WORK TO COMPLETE - Update the records below by replacing "Annons" with "Advertisement" wherever it occurs, leaving everything else unchanged. Leave the pictures out of your answer.

Items listed in a dataset -
++++++
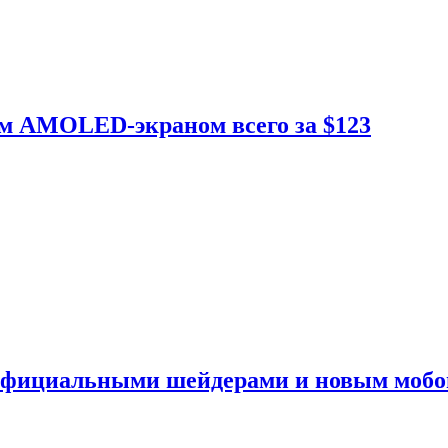
ым AMOLED-экраном всего за $123
 официальными шейдерами и новым моб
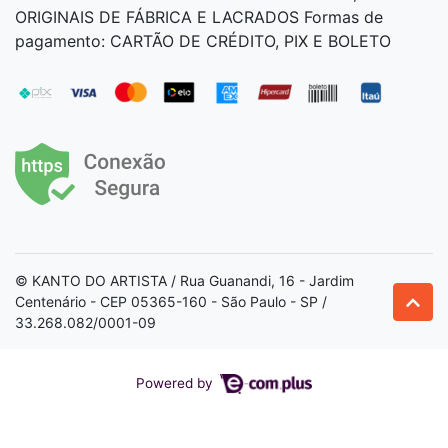
ORIGINAIS DE FÁBRICA E LACRADOS Formas de
pagamento: CARTÃO DE CRÉDITO, PIX E BOLETO
© KANTO DO ARTISTA / Rua Guanandi, 16 - Jardim
Centenário - CEP 05365-160 - São Paulo - SP /
33.268.082/0001-09
Powered by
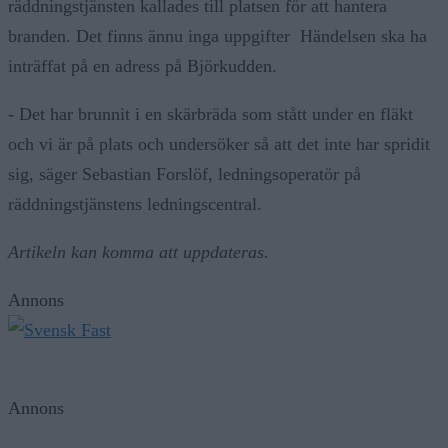
räddningstjänsten kallades till platsen för att hantera
branden. Det finns ännu inga uppgifter Händelsen ska ha
inträffat på en adress på Björkudden.
- Det har brunnit i en skärbräda som stått under en fläkt
och vi är på plats och undersöker så att det inte har spridit
sig, säger Sebastian Forslöf, ledningsoperatör på
räddningstjänstens ledningscentral.
Artikeln kan komma att uppdateras.
Annons
Annons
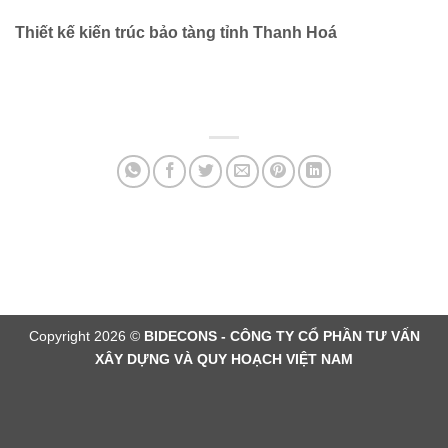
Thiết kế kiến trúc bảo tàng tỉnh Thanh Hoá
Copyright 2026 ©
BIDECONS - CÔNG TY CỔ PHẦN TƯ VẤN
XÂY DỰNG VÀ QUY HOẠCH VIỆT NAM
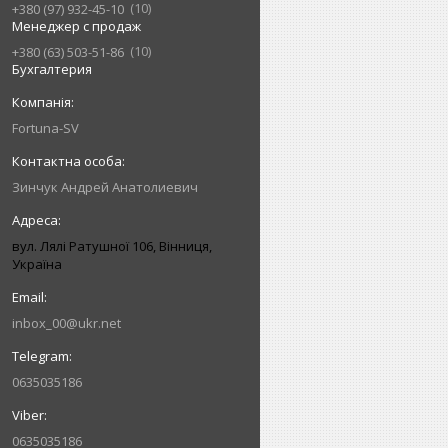
10
+380 (97) 932-45-10
Менеджер с продаж
10
+380 (63) 503-51-86
Бухгалтерия
Fortuna-SV
Зинчук Андрей Анатолиевич
вул. Лялі Ратушної 106, Вінниця,
Україна
inbox_00@ukr.net
0635035186
0635035186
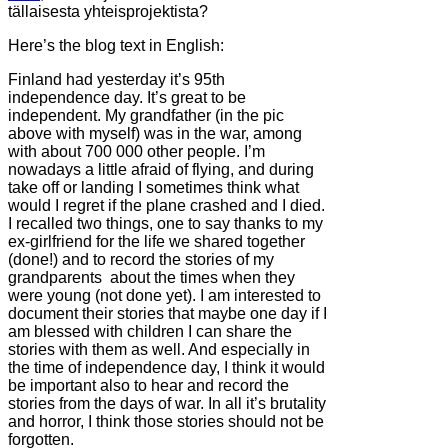
tällaisesta yhteisprojektista?
Here’s the blog text in English:
Finland had yesterday it’s 95th
independence day. It’s great to be
independent. My grandfather (in the pic
above with myself) was in the war, among
with about 700 000 other people. I’m
nowadays a little afraid of flying, and during
take off or landing I sometimes think what
would I regret if the plane crashed and I died.
I recalled two things, one to say thanks to my
ex-girlfriend for the life we shared together
(done!) and to record the stories of my
grandparents about the times when they
were young (not done yet). I am interested to
document their stories that maybe one day if I
am blessed with children I can share the
stories with them as well. And especially in
the time of independence day, I think it would
be important also to hear and record the
stories from the days of war. In all it’s brutality
and horror, I think those stories should not be
forgotten.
++++++
TASK OUTPUT -
ым AMOLED-экраном всего за $123
 официальными шейдерами и новым моб
ORIGINAIS DE FÁBRICA E LACRADOS Formas de
pagamento: CARTÃO DE CRÉDITO, PIX E BOLETO
© KANTO DO ARTISTA / Rua Guanandi, 16 - Jardim
Centenário - CEP 05365-160 - São Paulo - SP /
33.268.082/0001-09
Powered by
räddningstjänsten kallades till platsen för att hantera
branden. Det finns ännu inga uppgifter Händelsen ska ha
inträffat på en adress på Björkudden.
- Det har brunnit i en skärbräda som stått under en fläkt
och vi är på plats och undersöker så att det inte har spridit
sig, säger Sebastian Forslöf, ledningsoperatör på
räddningstjänstens ledningscentral.
Artikeln kan komma att uppdateras.
Advertisement
Advertisement
Thiết kế kiến trúc bảo tàng tỉnh Thanh Hoá
Copyright 2026 ©
BIDECONS - CÔNG TY CỔ PHẦN TƯ VẤN
XÂY DỰNG VÀ QUY HOẠCH VIỆT NAM
10
+380 (97) 932-45-10
Менеджер с продаж
10
+380 (63) 503-51-86
Бухгалтерия
Fortuna-SV
Зинчук Андрей Анатолиевич
вул. Лялі Ратушної 106, Вінниця,
Україна
inbox_00@ukr.net
0635035186
0635035186
tällaisesta yhteisprojektista?
Here’s the blog text in English:
Finland had yesterday it’s 95th
independence day. It’s great to be
independent. My grandfather (in the pic
above with myself) was in the war, among
with about 700 000 other people. I’m
nowadays a little afraid of flying, and during
take off or landing I sometimes think what
would I regret if the plane crashed and I died.
I recalled two things, one to say thanks to my
ex-girlfriend for the life we shared together
(done!) and to record the stories of my
grandparents about the times when they
were young (not done yet). I am interested to
document their stories that maybe one day if I
am blessed with children I can share the
stories with them as well. And especially in
the time of independence day, I think it would
be important also to hear and record the
stories from the days of war. In all it’s brutality
and horror, I think those stories should not be
forgotten.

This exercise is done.